The framing the industry repeats

If you read enterprise AI privacy posts from the past two years, one claim shows up in almost every one of them: you cannot do PII protection on streaming AI responses. The argument goes something like this. Streaming sends tokens to the client as the model generates them. PII detection needs a sentence-level window — names span words, IBANs span a fixed character count, addresses span clauses. Run a recogniser on each chunk and you miss everything that crosses a chunk boundary. Wait for the full response and you've lost the latency benefit that made streaming worth doing in the first place. Therefore: pick streaming or pick PII protection, not both.

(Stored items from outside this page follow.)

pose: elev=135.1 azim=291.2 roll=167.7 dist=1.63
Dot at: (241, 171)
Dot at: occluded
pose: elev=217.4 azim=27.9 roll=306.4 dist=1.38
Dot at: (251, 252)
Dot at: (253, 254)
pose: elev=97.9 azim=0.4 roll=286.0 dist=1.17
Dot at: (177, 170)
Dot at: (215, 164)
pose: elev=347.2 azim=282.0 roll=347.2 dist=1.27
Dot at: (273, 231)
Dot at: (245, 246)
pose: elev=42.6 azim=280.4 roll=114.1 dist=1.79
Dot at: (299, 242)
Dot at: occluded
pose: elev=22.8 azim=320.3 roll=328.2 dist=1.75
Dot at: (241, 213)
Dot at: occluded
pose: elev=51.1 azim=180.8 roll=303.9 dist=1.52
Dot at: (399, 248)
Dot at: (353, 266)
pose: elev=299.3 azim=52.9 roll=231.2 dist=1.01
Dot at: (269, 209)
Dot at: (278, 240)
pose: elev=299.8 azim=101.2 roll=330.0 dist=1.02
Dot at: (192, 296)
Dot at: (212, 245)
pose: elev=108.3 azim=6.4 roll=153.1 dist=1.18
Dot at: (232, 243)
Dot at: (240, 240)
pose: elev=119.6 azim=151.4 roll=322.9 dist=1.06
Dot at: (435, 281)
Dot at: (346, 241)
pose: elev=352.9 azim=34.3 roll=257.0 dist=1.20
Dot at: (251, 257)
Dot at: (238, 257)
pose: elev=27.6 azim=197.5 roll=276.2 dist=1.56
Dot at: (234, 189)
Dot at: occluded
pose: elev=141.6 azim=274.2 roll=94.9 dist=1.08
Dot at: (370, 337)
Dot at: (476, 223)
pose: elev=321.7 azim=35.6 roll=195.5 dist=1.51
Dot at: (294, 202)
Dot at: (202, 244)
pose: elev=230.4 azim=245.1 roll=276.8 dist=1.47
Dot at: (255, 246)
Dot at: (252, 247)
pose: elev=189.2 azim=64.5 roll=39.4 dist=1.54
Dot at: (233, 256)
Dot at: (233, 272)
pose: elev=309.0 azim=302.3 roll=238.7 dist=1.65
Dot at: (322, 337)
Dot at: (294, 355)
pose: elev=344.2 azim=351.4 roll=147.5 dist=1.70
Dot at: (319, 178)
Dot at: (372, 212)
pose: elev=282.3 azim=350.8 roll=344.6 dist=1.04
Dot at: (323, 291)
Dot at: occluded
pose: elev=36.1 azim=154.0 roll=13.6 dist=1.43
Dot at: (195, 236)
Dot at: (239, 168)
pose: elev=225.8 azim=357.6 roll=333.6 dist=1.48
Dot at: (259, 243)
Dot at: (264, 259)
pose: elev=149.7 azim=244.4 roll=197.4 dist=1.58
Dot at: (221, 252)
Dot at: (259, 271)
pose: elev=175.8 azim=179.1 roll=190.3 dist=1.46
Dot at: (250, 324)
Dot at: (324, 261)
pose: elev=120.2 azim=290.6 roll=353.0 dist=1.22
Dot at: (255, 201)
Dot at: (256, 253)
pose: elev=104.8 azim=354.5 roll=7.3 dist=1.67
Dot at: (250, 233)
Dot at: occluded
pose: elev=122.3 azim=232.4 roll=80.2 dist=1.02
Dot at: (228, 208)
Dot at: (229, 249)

The argument is correct as stated. It is also a non-sequitur as soon as you separate the two distinct problems people are conflating when they say "PII protection on streaming responses." Lucairn shipped streaming on all four of our LLM endpoints (/v1/messages, /v1/chat/completions, /api/v1/mcp/messages, /api/v1/proxy/messages) on 2026-05-07, gated by STREAMING_ENABLED on the gateway and ON by default on hosted gateway.lucairn.eu. We did not solve the unsolvable. We separated two problems and shipped the smaller one.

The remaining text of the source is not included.